Cash offers are one thing. But when they are verbal, realty professionals agree that they’re not worth the paper they’re not printed on.
A few months ago, Janice Zaltman, an agent with Keller Williams Partners in Hollywood, Florida, received a text from another agent -- who should have known better -- that he had a client who wanted to make a cash offer on a property Zaltman had listed. Her response: “Please put it in writing and show proof of funds.”
She never heard another word, she said in a recent post on real estate site ActiveRain. When she followed up with the other agent, “he informed me that he could not reach the buyer. She had disappeared.”
Four days later, Zaltman received a similar text from another agent. Her response, again, was: “I don’t do verbal offers.”
Writing offers is what good agents do. It’s part of the job description. “Nobody wants to waste their time,” Zaltman said in her post. But “writing offers and presenting them to get accepted ... is part of our business.”
The responses from other realty pros were nearly unanimous. “I totally agree,” said Kristin Hamilton of Keller Williams Realty in Redlands, California. Her standard response? “I will present all written offers to my sellers.”
Added Jeff Dowler of Solutions Real Estate in Carlsbad, California: “If it’s not in writing, it’s not real. Gone are the days of handshake deals.”
In Maryland, reports Buzz Mackintosh of Mackintosh Realtors in Frederick, verbal offers are not binding. Offers there must be in writing to be enforceable. Ditto in New Jersey, said Marna Brown-Krausz of RE/MAX Greater Princeton.
Bruce Kunz of Century 21 Solid Gold Realty in Brick, New Jersey, contended that “if a buyer can’t sign a paper, there is no way to take them seriously.”
Theo Shaw of Baird and Warner Residential in Evanston, Illinois, said, “When the buyer can’t be bothered to submit a written offer, they are not serious buyers.”
Zaltman, who started this conversation, wrote that there are important reasons never to accept a verbal offer. Several are for the protection of the listing agent, but a couple apply to the sellers.
For example, if you agree to a price verbally, the buyer could rethink their offer and submit a lower one. Or, if the offer is accepted and the buyer has a change of heart, the buyer loses nothing: With no written contract, there is no deposit to forfeit.
Also, verbal offers rarely take into account the many important details that are covered in a written contract. Price is just one item. Among other things, there are points, deposits, inspections, appraisals, financing and the closing date.
The moral is this: If you receive a verbal offer, even at or above your asking price, don’t get too excited. Rather, get it in writing.
It used to be that homebuyers had to pay off their past-due federal taxes to obtain financing. But no more, at least not when the mortgage is being purchased by Fannie Mae.

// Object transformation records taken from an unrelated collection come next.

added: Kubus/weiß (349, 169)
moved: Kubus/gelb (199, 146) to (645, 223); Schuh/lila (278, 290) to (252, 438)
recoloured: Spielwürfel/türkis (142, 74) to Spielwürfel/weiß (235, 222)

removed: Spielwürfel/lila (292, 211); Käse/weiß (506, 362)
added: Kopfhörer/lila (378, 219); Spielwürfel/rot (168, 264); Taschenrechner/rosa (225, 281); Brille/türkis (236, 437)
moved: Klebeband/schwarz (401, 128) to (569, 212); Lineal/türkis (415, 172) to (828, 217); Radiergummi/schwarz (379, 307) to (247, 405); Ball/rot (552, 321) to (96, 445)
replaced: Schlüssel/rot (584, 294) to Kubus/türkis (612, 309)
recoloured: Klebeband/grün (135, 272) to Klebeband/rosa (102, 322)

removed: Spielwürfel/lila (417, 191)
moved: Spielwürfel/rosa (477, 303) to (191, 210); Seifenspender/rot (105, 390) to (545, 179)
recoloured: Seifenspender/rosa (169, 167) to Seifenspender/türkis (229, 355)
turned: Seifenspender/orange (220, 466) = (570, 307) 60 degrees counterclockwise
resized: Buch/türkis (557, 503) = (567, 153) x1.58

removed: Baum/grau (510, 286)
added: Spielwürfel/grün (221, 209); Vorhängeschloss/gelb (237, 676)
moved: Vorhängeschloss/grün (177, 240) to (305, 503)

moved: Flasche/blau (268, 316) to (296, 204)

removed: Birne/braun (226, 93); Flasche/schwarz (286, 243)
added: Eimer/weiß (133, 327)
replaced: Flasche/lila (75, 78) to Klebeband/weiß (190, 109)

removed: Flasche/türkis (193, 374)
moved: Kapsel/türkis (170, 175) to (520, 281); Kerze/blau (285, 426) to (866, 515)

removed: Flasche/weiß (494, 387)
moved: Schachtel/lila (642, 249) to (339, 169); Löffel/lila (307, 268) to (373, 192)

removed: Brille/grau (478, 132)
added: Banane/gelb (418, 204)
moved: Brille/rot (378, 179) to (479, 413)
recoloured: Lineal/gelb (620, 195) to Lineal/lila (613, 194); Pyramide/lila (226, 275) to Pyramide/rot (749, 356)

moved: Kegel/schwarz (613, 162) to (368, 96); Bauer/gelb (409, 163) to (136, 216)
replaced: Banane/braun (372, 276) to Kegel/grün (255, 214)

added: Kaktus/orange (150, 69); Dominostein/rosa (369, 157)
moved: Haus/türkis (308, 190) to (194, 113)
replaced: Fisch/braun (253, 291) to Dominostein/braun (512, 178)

Under new rules from the government-sponsored company, which helps keep the money flowing to primary lenders, as long as you have an approved payment plan with the Internal Revenue Service, you can qualify for a home loan.
But realize that the monthly payments under the IRS plan will be counted as debt when your lender calculates your all-important debt-to-income ratio. Consequently, you may not be able to borrow as much as you would like.
TIP: Try to renegotiate your agreement with the IRS so you have smaller payments and a longer payoff period. It’s the monthly debt that counts against you, not how long you have to pay it, so this step should allow you to borrow more.
Alternatively, pay your entire tax debt off as soon as possible before entering the housing market. Unless you have the cash on hand right now, you may have to wait a while to buy, but it could be worth it.
As usual, there are rules that come with Fannie Mae’s new guidelines: First and foremost, a Notice of Federal Tax Lien cannot have been filed against you in the county in which the property is located. Also, at least one payment under the IRS agreement must have been made prior to closing. The lender must obtain extra documentation, including:
-- An approved IRS installment agreement with the terms of repayment, including the monthly payment and total amount due.
-- Proof the borrower is current on that contract. Acceptable evidence includes the most recent payment reminder from the IRS, reflecting the last payment amount and date received, and the next payment amount and due date.